Carlos Ribas não sabe o que se terá passado. Mas a verdade é que, após “alguns telefonemas e de ter falado com várias pessoas (já não me lembro bem dos contornos), lá acabou por aparecer”. A título de curiosidade, note-se que havia outros diplomas idênticos para serem votados, mas só o de S. João da Madeira é que desapareceu.
Sucedendo ao advogado e escritor Manuel Pereira da Costa e ao médico e poeta Flores Santos Leite, Carlos Ribas foi convidado este ano, pelo autarca Jorge Sequeira, para ser o comissário das comemorações do Dia da Cidade. “Uma distinção imerecida”, em seu entender, “porque o mérito é de todos”. “De todos e, sobretudo, das gerações passadas, porque quem criou S. João da Madeira não foram os presentes. Os presentes já nasceram quando SJM já tinha muitos alicerces”, fez notar.
“Não faz sentido haver junta de freguesia”
Carlos Ribas nada tem contra os diversos executivos da junta de freguesia. Pelo contrário. Reconhece-lhes “mérito”. No entanto, o advogado defendeu, em declarações ao nosso jornal, que em S. João da Madeira “não faz sentido haver junta de freguesia”.
“Acho que a câmara num concelho como o nosso pode perfeitamente absorver todas as competências de uma junta”, disse ao labor, acrescentando que “os recursos públicos são escassos e como são escassos devemos rentabilizá-los”.
Integração de Milheirós de Poiares não será realidade tão cedo
Este militante do PSD há mais de 40 anos, que chegou a ser conselheiro nacional do partido em vários mandatos, afirmou ser “favorável” à integração de Milheirós de Poiares em SJM. Mas não acredita que tal “seja possível num curto prazo”, porque “o nosso desejo existe, mas o desejo de Santa Maria da Feira de abrir mão dessa freguesia não existirá”.

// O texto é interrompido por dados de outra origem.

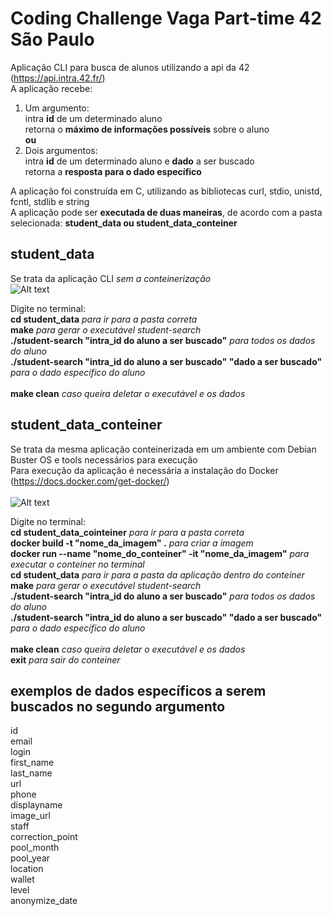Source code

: # Coding Challenge Vaga Part-time 42 São Paulo <br>

Aplicação CLI para busca de alunos utilizando a api da 42 (https://api.intra.42.fr/)<br>
A aplicação recebe:<br>
1. Um argumento:<br>
intra **id** de um determinado aluno<br>
retorna o **máximo de informações possíveis** sobre o aluno<br>
**ou**<br>
2. Dois argumentos:<br>
intra **id** de um determinado aluno e **dado** a ser buscado<br>
retorna a **resposta para o dado específico**<br>

A aplicação foi construída em C, utilizando as bibliotecas curl, stdio, unistd, fcntl, stdlib e string<br>
A aplicação pode ser **executada de duas maneiras**, de acordo com a pasta selecionada: **student_data ou student_data_conteiner**<br>

## student_data <br>
Se trata da aplicação CLI *sem a conteinerização* <br>
![Alt text](https://leopard.in.ua/presentations/rubyc_2015/pictures/docker-cons.png?raw=true "")

Digite no terminal: <br>
**cd student_data** *para ir para a pasta correta*<br>
**make**  *para gerar o executável student-search*<br>
**./student-search "intra_id do aluno a ser buscado"**  *para todos os dados do aluno*<br>
**./student-search "intra_id do aluno a ser buscado" "dado a ser buscado"** *para o dado específico do aluno*<br>
<br>
**make clean**  *caso queira deletar o executável e os dados*<br>

## student_data_conteiner <br>
Se trata da mesma aplicação conteinerizada em um ambiente com Debian Buster OS e tools necessários para execução<br>
Para execução da aplicação é necessária a instalação do Docker (https://docs.docker.com/get-docker/)<br>
<br>
![Alt text](https://blog.justdigital.com.br/wp-content/uploads/images/blog/docker-whale-logo.png?raw=true "")

Digite no terminal: <br>
**cd student_data_cointeiner**  *para ir para a pasta correta*<br>
**docker build -t "nome_da_imagem" .**  *para criar a imagem*<br>
**docker run --name "nome_do_conteiner" -it "nome_da_imagem"**  *para executar o conteiner no terminal*<br>
**cd student_data** *para ir para a pasta da aplicação dentro do conteiner*<br>
**make**  *para gerar o executável student-search*<br>
**./student-search "intra_id do aluno a ser buscado"**  *para todos os dados do aluno*<br>
**./student-search "intra_id do aluno a ser buscado" "dado a ser buscado"** *para o dado específico do aluno*<br>
<br>
**make clean**  *caso queira deletar o executável e os dados*<br>
**exit**  *para sair do conteiner*

## exemplos de dados específicos a serem buscados no segundo argumento
id<br>
email<br>
login<br>
first_name<br>
last_name<br>
url<br>
phone<br>
displayname<br>
image_url<br>
staff<br>
correction_point<br>
pool_month<br>
pool_year<br>
location<br>
wallet<br>
level<br>
anonymize_date<br>
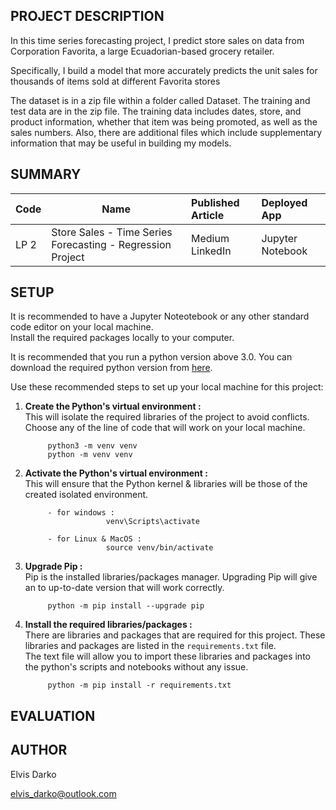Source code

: ## PROJECT DESCRIPTION
In this time series forecasting project, I predict store sales on data from Corporation Favorita, a large Ecuadorian-based grocery retailer. 

Specifically, I build a model that more accurately predicts the unit sales for thousands of items sold at different Favorita stores

The dataset is in a zip file within a folder called Dataset. The training and test data are in the zip file. The training data includes dates, store, and product information, whether that item was being promoted, as well as the sales numbers. Also, there are additional files which include supplementary information that may be useful in building my models.



## SUMMARY
| Code      | Name        | Published Article |  Deployed App |
|-----------|-------------|:-------------|:------|
| LP 2      | Store Sales - Time Series Forecasting - Regression Project| Medium<br />LinkedIn | Jupyter Notebook |




## SETUP
It is recommended to have a Jupyter Noteotebook or any other standard code editor on your local machine.<br />Install the required packages locally to your computer.

It is recommended that you run a python version above 3.0. 
You can download the required python version from [here](https://www.python.org/downloads/).

Use these recommended steps to set up your local machine for this project:

1. **Create the Python's virtual environment :** <br />This will isolate the required libraries of the project to avoid conflicts.<br />Choose any of the line of code that will work on your local machine.

            python3 -m venv venv
            python -m venv venv


2. **Activate the Python's virtual environment :**<br />This will ensure that the Python kernel & libraries will be those of the created isolated environment.

            - for windows : 
                         venv\Scripts\activate

            - for Linux & MacOS :
                         source venv/bin/activate


3. **Upgrade Pip :**<br />Pip is the installed libraries/packages manager. Upgrading Pip will give an to up-to-date version that will work correctly.

            python -m pip install --upgrade pip


4. **Install the required libraries/packages :**<br />There are libraries and packages that are required for this project. These libraries and packages are listed in the `requirements.txt` file.<br />The text file will allow you to import these libraries and packages into the python's scripts and notebooks without any issue.

            python -m pip install -r requirements.txt 



## EVALUATION

## AUTHOR
Elvis Darko

elvis_darko@outlook.com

“Mexer na organização administrativa de um país é sempre uma tarefa complicada e não se pode fazer, penso eu, por uma decisão pontual. Ou seja, terá de haver um quadro legislativo que defina as regras, pressupostos e condições para qualquer rearranjo da organização e do mapeamento administrativo do território”. Caso contrário, “estou certo que irá ser o epicentro de desentendimentos e de guerras políticas infindáveis”, vaticinou.
A favor do metro de superfície até ao Porto
Passados 37 anos desde a elevação a cidade, Carlos Ribas é de opinião que S. João da Madeira “ainda pode continuar a crescer”. Mas – atenção – “a crescer com qualidade”, como fez questão de notar.

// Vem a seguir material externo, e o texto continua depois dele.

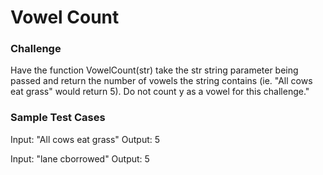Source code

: 
# Vowel Count

### Challenge

Have the function VowelCount(str) take the str string parameter being passed and return the number of vowels the string contains (ie. "All cows eat grass" would return 5). Do not count y as a vowel for this challenge."

### Sample Test Cases

Input: "All cows eat grass"
Output: 5

Input: "lane cborrowed"
Output: 5

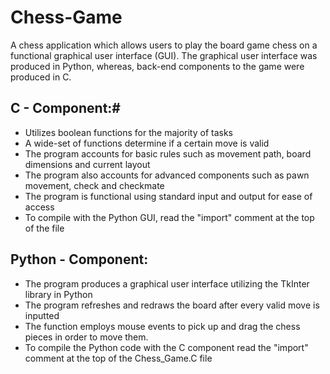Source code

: # Chess-Game

A chess application which allows users to play the board game chess on a functional graphical user interface (GUI). The graphical user interface was produced in Python, whereas, back-end components to the game were produced in C. 

## C - Component:#

- Utilizes boolean functions for the majority of tasks
- A wide-set of functions determine if a certain move is valid
- The program accounts for basic rules such as movement path, board dimensions and current layout
- The program also accounts for advanced components such as pawn movement, check and checkmate
- The program is functional using standard input and output for ease of access
- To compile with the Python GUI, read the "import" comment at the top of the file 


## Python - Component: 

-  The program produces a graphical user interface utilizing the TkInter library in Python
- The program refreshes and redraws the board after every valid move is inputted 
- The function employs mouse events to pick up and drag the chess pieces in order to move them. 
- To compile the Python code with the C component read the "import" comment at the top of the Chess_Game.C file


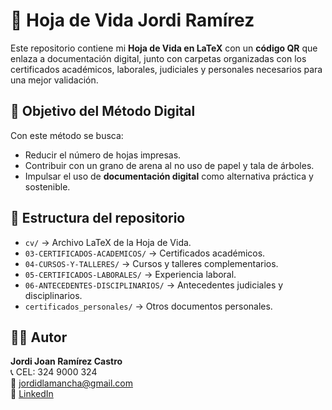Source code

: # 📄 Hoja de Vida Jordi Ramírez

Este repositorio contiene mi **Hoja de Vida en LaTeX** con un **código QR** que enlaza a documentación digital, junto con carpetas organizadas con los certificados académicos, laborales, judiciales y personales necesarios para una mejor validación.

## 🌱 Objetivo del Método Digital
Con este método se busca:
- Reducir el número de hojas impresas.
- Contribuir con un grano de arena al no uso de papel y tala de árboles.
- Impulsar el uso de **documentación digital** como alternativa práctica y sostenible.

## 📂 Estructura del repositorio
- `cv/` → Archivo LaTeX de la Hoja de Vida.
- `03-CERTIFICADOS-ACADEMICOS/` → Certificados académicos.
- `04-CURSOS-Y-TALLERES/` → Cursos y talleres complementarios.
- `05-CERTIFICADOS-LABORALES/` → Experiencia laboral.
- `06-ANTECEDENTES-DISCIPLINARIOS/` → Antecedentes judiciales y disciplinarios.
- `certificados_personales/` → Otros documentos personales.

## 👨‍💻 Autor
**Jordi Joan Ramírez Castro**  
📞 CEL: 324 9000 324  
📧 jordidlamancha@gmail.com  
🔗 [LinkedIn](https://www.linkedin.com/in/jordidlamancha/)
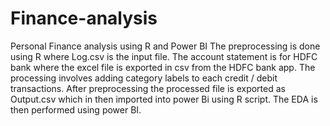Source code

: # Finance-analysis
Personal Finance analysis using R and Power BI
The preprocessing is done using R where Log.csv is the input file.
The account statement is for HDFC bank where the excel file is exported in csv from the HDFC bank app.
The processing involves adding category labels to each credit / debit transactions.
After preprocessing the processed file is exported as Output.csv which in then imported into power Bi using R script.
The EDA is then performed using power BI.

De acordo com o comissário das comemorações do 16 de maio deste ano, SJM “deve manter o ritmo de crescimento, sempre com a referência de que as cidades são para as pessoas e não as pessoas para as cidades”.
E, precisamente, nesse sentido deve haver um maior investimento em termos de acessibilidades. Em seu entender, “devíamos ter uma ligação direta à A1 e à A29, facilitada e não condicionada pelas regras rodoviárias ou pelas políticas rodoviárias impostas ou condicionadas por outros concelhos”.
Para além disso, “acho absolutamente fundamental uma ligação ao Porto e a todas as povoações que nos separam do Porto através de um transporte público não poluente”, nomeadamente do metro de superfície. “Se ele vai até à Póvoa, porque não há de vir até S. João da Madeira?”, questionou o advogado sanjoanense.